Introducing the Enemy Early
That moment when we as DM’s get to reveal the boss monster at the end of a dungeon or story arch is always thrilling for us. I don’t just mean the final battle against Tiamat or Orcus at the end of a campaign. I’m talking about the boss monsters our players face at the end of almost every session before coming down from their Doritos crash. These baddies are the Crash Man to your campaign big bad’s Dr. Wily.
Have you ever been excited about a climatic reveal of one of these boss monsters only to have your players be unimpressed? Why should they be? They haven’t been thinking of this foe for a week or more the way you have. They might not know the villain’s backstory which is the reason the baddy had to monologue for five minutes before throwing down. They don’t know that the Monster Manual tells you that their blood should be running cold when they see a grell for the first time, which is why your description of a floating brain with tentacles was more confusing to them than intimidating. Odds are this is the first time they’ve met this enemy and I believe that is the problem.
Consider this. In almost every great movie the hero and villain meet several times before the climatic end encounter. That makes the fight personal and gives it meaning. Odds are that many of you are doing this with your big bads, but what about your medium bads? A big monster at the end of the dungeon is not necessarily as scary as you think when the players have no idea what they’re up against. This is even more true if you’ve got experienced players. They’ve taken down dragons in the past. Why should this one be any different?
In this blog post I’m going to give you some tips and tricks for introducing your boss monsters to players before the climax of the adventure so that your battles with these foes have some real dramatic weight. Many of these tips can easily be applied to published adventures, which often have boss monsters who players meet for the first and last time in battle at the end of a sprawling dungeon.

Work instructions – Rewrite everything from "Introducing the Enemy" down to "bad’s Dr. Wily." in the text on introducing boss monsters early, putting "pizza" in place of "Doritos".

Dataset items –
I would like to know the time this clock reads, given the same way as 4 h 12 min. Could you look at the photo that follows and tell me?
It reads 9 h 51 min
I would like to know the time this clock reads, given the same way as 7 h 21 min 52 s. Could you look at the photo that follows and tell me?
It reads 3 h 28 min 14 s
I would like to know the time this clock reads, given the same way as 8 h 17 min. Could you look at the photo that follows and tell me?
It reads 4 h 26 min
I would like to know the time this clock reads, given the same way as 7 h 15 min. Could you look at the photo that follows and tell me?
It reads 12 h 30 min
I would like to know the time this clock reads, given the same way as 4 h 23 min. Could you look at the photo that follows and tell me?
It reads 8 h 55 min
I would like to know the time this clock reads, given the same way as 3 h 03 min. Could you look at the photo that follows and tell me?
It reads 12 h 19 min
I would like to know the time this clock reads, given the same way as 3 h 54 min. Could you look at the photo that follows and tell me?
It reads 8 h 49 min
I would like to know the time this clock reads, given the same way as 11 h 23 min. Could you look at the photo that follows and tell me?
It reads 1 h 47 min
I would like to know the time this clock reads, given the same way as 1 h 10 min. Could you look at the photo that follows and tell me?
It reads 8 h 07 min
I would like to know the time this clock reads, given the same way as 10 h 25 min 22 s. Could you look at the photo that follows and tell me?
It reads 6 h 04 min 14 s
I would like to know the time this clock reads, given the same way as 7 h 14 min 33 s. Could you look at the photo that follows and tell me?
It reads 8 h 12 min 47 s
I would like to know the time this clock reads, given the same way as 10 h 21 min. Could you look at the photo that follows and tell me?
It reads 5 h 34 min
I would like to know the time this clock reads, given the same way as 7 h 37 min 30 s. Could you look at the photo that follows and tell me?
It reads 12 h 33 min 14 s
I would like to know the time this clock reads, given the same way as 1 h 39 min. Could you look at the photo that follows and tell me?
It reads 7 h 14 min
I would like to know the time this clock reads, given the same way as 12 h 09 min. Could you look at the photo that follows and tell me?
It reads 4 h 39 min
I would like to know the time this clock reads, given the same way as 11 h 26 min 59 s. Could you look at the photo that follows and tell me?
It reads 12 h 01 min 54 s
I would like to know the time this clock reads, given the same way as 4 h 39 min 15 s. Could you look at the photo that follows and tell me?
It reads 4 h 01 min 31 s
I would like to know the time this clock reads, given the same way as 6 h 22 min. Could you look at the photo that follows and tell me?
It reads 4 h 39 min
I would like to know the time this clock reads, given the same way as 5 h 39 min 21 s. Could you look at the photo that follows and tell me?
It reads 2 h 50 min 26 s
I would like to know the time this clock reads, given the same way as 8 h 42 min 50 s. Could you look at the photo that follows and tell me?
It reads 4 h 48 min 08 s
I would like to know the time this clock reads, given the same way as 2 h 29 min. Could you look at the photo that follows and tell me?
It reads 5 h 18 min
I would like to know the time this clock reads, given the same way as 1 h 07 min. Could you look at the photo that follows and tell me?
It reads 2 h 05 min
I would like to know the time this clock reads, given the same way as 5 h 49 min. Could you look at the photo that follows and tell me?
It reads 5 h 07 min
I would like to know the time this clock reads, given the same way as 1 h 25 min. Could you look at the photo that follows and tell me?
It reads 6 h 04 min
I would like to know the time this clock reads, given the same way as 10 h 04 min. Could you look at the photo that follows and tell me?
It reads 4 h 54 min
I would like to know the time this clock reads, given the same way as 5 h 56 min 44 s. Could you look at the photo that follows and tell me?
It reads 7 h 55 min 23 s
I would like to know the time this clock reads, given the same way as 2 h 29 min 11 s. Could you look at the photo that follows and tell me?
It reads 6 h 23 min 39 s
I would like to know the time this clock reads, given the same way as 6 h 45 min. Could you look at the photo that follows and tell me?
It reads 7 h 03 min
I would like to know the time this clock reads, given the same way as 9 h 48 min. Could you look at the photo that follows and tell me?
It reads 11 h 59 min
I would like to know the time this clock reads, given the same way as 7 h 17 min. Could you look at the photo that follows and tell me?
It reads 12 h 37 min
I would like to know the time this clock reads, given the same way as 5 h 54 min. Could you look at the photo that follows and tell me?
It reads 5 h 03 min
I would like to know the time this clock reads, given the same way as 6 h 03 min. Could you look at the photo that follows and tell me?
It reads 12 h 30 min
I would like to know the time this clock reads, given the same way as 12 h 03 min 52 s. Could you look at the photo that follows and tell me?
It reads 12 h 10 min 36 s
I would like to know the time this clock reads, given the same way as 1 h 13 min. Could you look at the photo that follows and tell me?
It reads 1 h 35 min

Complete answer –
Introducing the Enemy Early
That moment when we as DM’s get to reveal the boss monster at the end of a dungeon or story arch is always thrilling for us. I don’t just mean the final battle against Tiamat or Orcus at the end of a campaign. I’m talking about the boss monsters our players face at the end of almost every session before coming down from their pizza crash. These baddies are the Crash Man to your campaign big bad’s Dr. Wily.